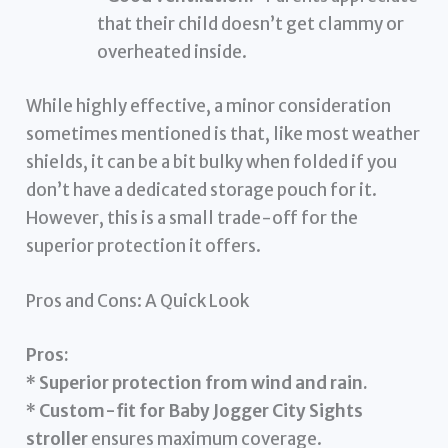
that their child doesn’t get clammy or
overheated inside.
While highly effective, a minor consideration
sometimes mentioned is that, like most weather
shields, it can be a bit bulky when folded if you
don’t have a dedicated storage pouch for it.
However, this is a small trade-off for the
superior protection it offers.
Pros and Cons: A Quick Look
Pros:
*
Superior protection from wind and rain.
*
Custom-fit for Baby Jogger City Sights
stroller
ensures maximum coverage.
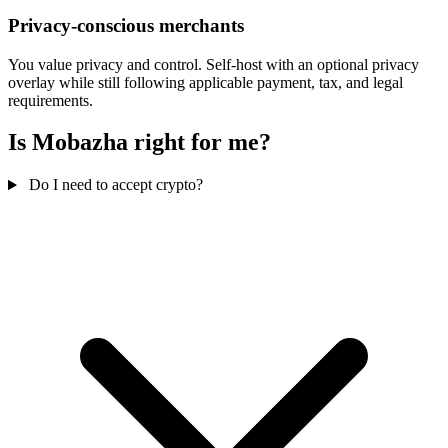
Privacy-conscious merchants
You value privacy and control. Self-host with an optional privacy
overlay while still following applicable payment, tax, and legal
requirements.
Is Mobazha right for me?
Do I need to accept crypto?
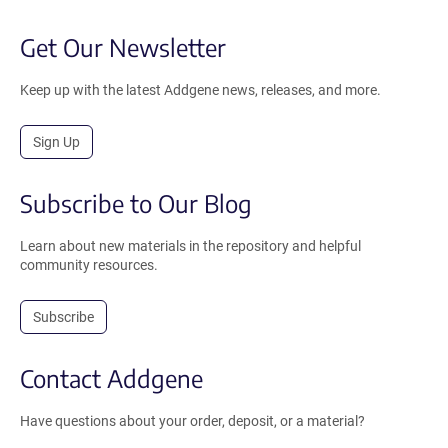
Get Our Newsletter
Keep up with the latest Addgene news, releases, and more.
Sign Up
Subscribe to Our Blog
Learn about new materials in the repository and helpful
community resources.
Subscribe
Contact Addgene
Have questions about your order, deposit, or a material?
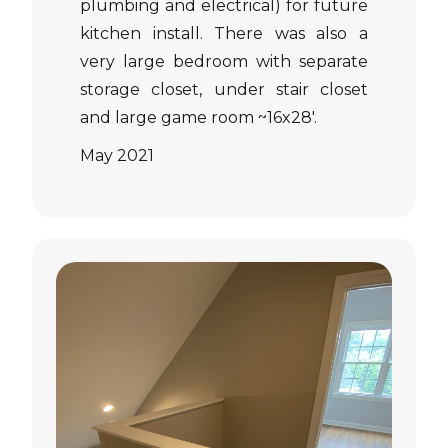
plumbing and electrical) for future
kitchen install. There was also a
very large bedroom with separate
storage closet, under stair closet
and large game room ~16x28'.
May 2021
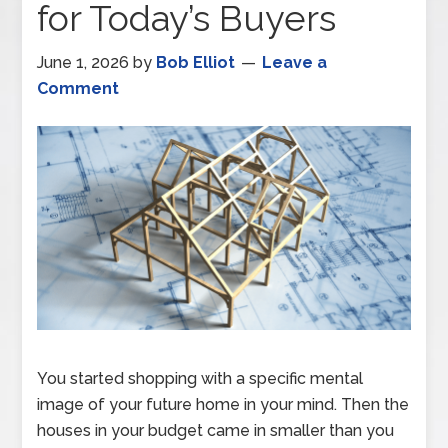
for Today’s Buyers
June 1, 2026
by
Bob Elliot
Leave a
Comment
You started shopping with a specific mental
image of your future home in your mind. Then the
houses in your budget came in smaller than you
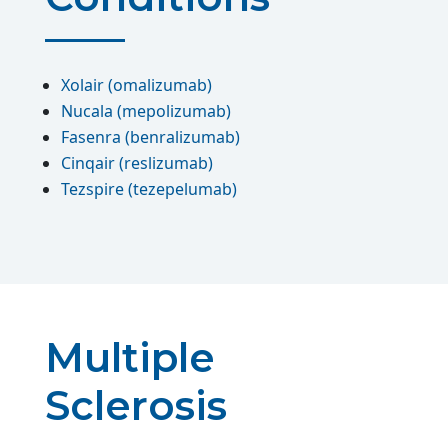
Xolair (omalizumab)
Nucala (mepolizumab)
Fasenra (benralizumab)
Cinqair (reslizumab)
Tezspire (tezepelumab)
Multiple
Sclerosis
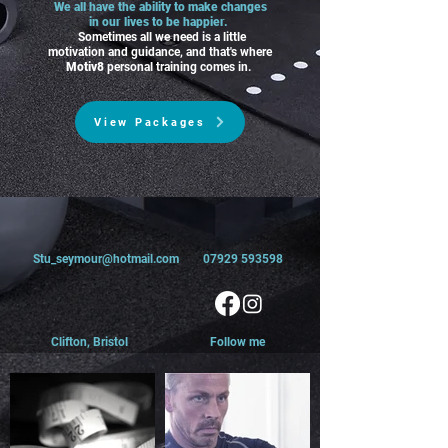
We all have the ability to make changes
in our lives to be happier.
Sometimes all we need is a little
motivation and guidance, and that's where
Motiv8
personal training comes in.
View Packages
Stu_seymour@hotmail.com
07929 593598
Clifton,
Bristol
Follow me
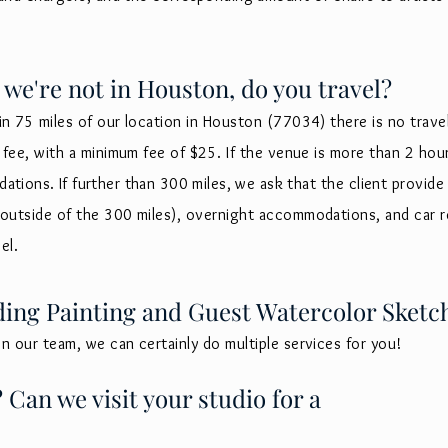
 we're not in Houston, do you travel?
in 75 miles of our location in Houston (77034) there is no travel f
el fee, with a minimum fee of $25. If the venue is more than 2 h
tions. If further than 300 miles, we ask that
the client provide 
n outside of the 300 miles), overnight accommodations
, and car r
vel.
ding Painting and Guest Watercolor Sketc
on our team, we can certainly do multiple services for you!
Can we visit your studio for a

= = = =

**JOB**
Retype exactly, and only, the lines from the line holding "el fee, with" through the last line of the data; both of those lines count.

**RESULT BELOW**
el fee, with a minimum fee of $25. If the venue is more than 2 h
tions. If further than 300 miles, we ask that
the client provide 
n outside of the 300 miles), overnight accommodations
, and car r
vel.
ding Painting and Guest Watercolor Sketc
on our team, we can certainly do multiple services for you!
Can we visit your studio for a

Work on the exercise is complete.